Actions to take >>
[1] Do these statements agree with the EF Core query question? Answer yes or no for each, and quote the deciding words of the question. (a) The query worked in EF Core 2.2. (b) The error message suggests inserting a call to 'ToArray'. (c) A version that compares Email with Equals against the single value "os" works.
[2] Can you reproduce the stretch of the EF Core query question from "I am trying" through "LINQ expression 'DbSet<User>()" word for word?
[3] How would the EF Core query question go on after its final line? Write the next part of it.

I am trying to migrate a Linq query from EF Core 2.2 to EF Core 5.0 it was works perfect in 2.2
var foo = await _baseRepository.GetQueryable<User>().Where(i => new[] { "os", "man" }.Any(j => i.Email.Contains(j))).ToListAsync();
Expected SQL Query
SELECT * FROM User WHERE Email IN ("os","man")
Error
The LINQ expression 'DbSet<User>()
.Where(u => string[] { "os", "man", }
.Any(j => u.Email.Contains(j)))' could not be translated. Either rewrite the query in a form that can be translated, or switch to client evaluation explicitly by inserting a call to 'AsEnumerable', 'AsAsyncEnumerable', 'ToList', or 'ToListAsync'. See https://go.microsoft.com/fwlink/?linkid=2101038 for more information.
Also I tried new[] { "os", "man" }.ToList()/AsEnumerable()
Also this works
var foo = await _baseRepository.GetQueryable<User>().Where(i => new[] { "os" }.Any(j => i.Email.Equals(j))).ToListAsync();
Result Query
SELECT * FROM User WHERE Email = "os"

Record set >>

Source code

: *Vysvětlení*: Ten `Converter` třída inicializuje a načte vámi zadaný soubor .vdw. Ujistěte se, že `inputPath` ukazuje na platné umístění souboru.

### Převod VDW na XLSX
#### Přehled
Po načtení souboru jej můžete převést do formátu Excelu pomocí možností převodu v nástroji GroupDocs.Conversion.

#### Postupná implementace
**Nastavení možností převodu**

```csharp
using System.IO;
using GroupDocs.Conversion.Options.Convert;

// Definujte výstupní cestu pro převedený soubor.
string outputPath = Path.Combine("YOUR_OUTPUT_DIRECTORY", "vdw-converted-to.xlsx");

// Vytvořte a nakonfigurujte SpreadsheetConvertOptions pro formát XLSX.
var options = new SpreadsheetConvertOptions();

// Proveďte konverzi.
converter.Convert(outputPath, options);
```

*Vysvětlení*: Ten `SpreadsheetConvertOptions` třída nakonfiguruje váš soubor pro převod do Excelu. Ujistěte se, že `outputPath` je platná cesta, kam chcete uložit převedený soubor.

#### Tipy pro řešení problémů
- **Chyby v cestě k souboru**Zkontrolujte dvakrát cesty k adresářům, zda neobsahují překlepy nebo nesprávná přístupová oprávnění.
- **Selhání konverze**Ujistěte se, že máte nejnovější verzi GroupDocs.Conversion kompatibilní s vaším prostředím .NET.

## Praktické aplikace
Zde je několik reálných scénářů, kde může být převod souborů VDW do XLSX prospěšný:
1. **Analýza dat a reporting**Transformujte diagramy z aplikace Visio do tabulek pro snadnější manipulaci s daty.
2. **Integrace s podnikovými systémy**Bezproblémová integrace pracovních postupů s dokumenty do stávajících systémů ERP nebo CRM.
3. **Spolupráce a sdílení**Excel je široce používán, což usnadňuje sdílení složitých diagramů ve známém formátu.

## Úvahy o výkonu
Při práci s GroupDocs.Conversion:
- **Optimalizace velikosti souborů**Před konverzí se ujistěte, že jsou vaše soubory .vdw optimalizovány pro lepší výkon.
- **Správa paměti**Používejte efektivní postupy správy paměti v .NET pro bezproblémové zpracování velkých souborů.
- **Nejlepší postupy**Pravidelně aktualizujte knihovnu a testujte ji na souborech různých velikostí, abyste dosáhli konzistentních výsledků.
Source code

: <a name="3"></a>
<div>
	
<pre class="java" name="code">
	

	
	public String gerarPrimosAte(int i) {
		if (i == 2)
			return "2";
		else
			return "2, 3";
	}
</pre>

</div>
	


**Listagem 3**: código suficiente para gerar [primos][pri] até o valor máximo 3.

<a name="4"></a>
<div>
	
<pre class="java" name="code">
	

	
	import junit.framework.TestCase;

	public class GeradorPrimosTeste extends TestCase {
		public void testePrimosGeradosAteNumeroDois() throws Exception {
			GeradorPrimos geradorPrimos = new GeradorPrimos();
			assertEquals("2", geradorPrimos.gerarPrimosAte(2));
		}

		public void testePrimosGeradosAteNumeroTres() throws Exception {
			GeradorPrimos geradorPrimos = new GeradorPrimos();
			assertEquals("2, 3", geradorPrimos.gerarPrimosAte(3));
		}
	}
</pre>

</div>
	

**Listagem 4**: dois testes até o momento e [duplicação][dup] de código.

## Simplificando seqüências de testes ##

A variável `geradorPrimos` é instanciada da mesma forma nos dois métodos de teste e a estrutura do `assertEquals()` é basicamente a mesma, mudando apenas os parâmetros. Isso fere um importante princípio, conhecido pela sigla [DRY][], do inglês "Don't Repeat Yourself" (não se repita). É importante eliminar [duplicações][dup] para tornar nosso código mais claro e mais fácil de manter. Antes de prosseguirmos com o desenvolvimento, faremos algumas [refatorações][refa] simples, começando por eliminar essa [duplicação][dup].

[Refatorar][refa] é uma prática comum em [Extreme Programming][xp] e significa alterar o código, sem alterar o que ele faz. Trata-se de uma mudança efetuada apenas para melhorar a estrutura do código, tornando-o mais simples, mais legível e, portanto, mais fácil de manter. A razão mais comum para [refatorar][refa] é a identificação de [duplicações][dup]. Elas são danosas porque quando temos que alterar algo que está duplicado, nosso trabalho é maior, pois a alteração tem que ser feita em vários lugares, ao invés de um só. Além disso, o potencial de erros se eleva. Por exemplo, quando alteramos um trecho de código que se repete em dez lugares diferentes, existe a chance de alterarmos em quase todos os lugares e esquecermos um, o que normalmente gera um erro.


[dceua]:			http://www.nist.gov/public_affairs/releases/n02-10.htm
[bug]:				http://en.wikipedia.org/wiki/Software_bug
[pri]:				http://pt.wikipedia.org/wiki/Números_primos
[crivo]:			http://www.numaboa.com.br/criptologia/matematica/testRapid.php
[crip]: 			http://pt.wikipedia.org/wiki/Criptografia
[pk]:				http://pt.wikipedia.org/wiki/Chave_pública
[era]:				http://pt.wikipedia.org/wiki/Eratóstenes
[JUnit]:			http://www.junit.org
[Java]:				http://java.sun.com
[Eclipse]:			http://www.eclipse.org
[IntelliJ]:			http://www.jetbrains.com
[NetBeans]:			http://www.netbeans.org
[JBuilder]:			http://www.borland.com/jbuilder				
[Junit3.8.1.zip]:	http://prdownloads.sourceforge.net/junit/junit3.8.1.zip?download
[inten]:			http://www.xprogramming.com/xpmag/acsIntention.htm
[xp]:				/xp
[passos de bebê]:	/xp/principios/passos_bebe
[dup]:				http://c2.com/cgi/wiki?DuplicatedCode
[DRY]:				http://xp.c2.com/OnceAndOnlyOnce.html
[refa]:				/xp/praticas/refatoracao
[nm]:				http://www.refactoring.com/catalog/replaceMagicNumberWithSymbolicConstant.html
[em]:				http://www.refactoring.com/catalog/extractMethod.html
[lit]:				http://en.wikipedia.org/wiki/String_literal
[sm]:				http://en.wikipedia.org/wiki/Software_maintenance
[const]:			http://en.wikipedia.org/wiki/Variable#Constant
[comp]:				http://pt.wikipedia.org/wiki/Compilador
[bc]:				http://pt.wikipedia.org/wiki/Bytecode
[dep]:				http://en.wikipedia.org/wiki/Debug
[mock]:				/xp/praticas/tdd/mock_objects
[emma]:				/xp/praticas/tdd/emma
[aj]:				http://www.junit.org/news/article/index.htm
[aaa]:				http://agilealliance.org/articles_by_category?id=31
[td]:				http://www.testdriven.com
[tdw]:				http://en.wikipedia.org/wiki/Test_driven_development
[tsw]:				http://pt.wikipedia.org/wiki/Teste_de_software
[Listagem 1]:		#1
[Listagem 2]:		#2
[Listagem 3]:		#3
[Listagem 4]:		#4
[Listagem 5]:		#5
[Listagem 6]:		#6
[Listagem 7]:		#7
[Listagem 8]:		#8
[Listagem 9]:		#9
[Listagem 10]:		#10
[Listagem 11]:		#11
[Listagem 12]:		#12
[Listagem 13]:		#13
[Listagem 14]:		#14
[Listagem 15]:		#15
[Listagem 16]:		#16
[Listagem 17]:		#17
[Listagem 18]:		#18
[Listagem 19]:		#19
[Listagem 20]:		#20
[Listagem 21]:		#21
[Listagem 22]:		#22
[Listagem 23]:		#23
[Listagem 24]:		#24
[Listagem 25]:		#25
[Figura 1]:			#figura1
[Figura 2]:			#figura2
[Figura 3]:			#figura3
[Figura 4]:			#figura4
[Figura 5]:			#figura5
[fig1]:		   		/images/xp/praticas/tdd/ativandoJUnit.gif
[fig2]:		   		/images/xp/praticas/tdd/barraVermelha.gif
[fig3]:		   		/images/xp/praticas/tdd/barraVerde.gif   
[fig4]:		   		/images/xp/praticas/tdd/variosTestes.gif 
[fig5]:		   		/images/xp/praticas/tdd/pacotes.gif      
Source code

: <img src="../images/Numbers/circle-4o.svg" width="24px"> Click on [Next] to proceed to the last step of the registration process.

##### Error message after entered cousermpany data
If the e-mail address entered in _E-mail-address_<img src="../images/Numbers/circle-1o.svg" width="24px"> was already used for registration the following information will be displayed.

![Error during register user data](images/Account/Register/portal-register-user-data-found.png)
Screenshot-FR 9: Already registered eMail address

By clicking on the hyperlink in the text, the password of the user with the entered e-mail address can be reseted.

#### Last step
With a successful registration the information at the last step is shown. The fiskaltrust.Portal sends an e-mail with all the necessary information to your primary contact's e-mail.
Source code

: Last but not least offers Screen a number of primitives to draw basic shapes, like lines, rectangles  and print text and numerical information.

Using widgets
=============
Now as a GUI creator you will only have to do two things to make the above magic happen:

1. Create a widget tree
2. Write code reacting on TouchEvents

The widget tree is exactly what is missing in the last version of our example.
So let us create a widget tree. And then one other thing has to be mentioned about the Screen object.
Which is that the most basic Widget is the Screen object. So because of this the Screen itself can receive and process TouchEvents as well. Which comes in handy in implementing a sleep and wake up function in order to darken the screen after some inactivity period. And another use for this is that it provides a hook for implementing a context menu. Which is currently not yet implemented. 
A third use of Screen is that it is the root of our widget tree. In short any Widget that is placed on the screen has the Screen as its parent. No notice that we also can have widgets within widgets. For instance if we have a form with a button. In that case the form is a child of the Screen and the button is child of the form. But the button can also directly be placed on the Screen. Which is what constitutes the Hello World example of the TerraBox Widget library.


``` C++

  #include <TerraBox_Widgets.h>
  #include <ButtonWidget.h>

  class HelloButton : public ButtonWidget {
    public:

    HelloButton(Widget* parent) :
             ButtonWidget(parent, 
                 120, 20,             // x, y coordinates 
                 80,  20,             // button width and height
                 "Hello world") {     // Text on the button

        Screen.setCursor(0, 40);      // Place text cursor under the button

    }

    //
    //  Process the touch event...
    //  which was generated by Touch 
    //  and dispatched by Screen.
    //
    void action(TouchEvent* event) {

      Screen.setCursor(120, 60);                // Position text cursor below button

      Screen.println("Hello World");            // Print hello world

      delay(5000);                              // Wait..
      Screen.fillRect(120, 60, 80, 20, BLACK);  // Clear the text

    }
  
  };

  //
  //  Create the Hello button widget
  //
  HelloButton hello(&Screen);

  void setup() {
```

Task responses >>
[1]
(a) Yes: "it was works perfect in 2.2"
(b) No: "inserting a call to 'AsEnumerable', 'AsAsyncEnumerable', 'ToList', or 'ToListAsync'"
(c) Yes: "Also this works"

[2]
I am trying to migrate a Linq query from EF Core 2.2 to EF Core 5.0 it was works perfect in 2.2
var foo = await _baseRepository.GetQueryable<User>().Where(i => new[] { "os", "man" }.Any(j => i.Email.Contains(j))).ToListAsync();
Expected SQL Query
SELECT * FROM User WHERE Email IN ("os","man")
Error
The LINQ expression 'DbSet<User>()

[3]
but this not equals (... !Equals(..)) does not work
var foo = await _baseRepository.GetQueryable<User>().Where(i => new[] { "os" }.Any(j => !i.Email.Equals(j))).ToListAsync();
also i tried StartsWith/EndsWith but i got error
Related Quenstion : Entity Framework 3.0 Contains cannot be translated in SQL as it was in EF Core 2.2
CodePudding user response:
It was awhile ago (2 years); but a lot of LINQ statements break from 2.2 to 3.0. Your link lists both the reason (Core 3 throws an exception if it cannot convert LINQ to SQL statement and needs to pull records to memory without explicit ToEnumerable()
) and suggested solutions.
So, it is not clear what you are asking. Unfortunately, these errors only come at runtime; so you need to go through all of them and - preferably - to use LINQ options that map to SQL; or - if it is not possible - to explicitly call ToEnumerable()
And if you need to fix them before upgrading, you can put a call in DbContext
:
protected override void OnConfiguring(DbContextOptionsBuilder optionsBuilder) => optionsBuilder
.ConfigureWarnings(warnings => warnings.Log(RelationalEventId.QueryClientEvaluationWarning));
CodePudding user response:
As mentioned, this worked in EF Core 2.2 because they allowed client-side evaluation which effectively did a big 'ol "SELECT *" or at least applied what filtering they could, then did the unsupported evaluations in memory.
In your example in EF Core 2.2:
var foo = await _baseRepository.GetQueryable<User>()
.Where(i => new[] { "os", "man" }
.Any(j => i.Email.Contains(j)))
.ToListAsync();
Would be this in EF Core 5:
var foo = await _baseRepository.GetQueryable<User>()
.ToListAsync() // <- materialize for client-side evaluation.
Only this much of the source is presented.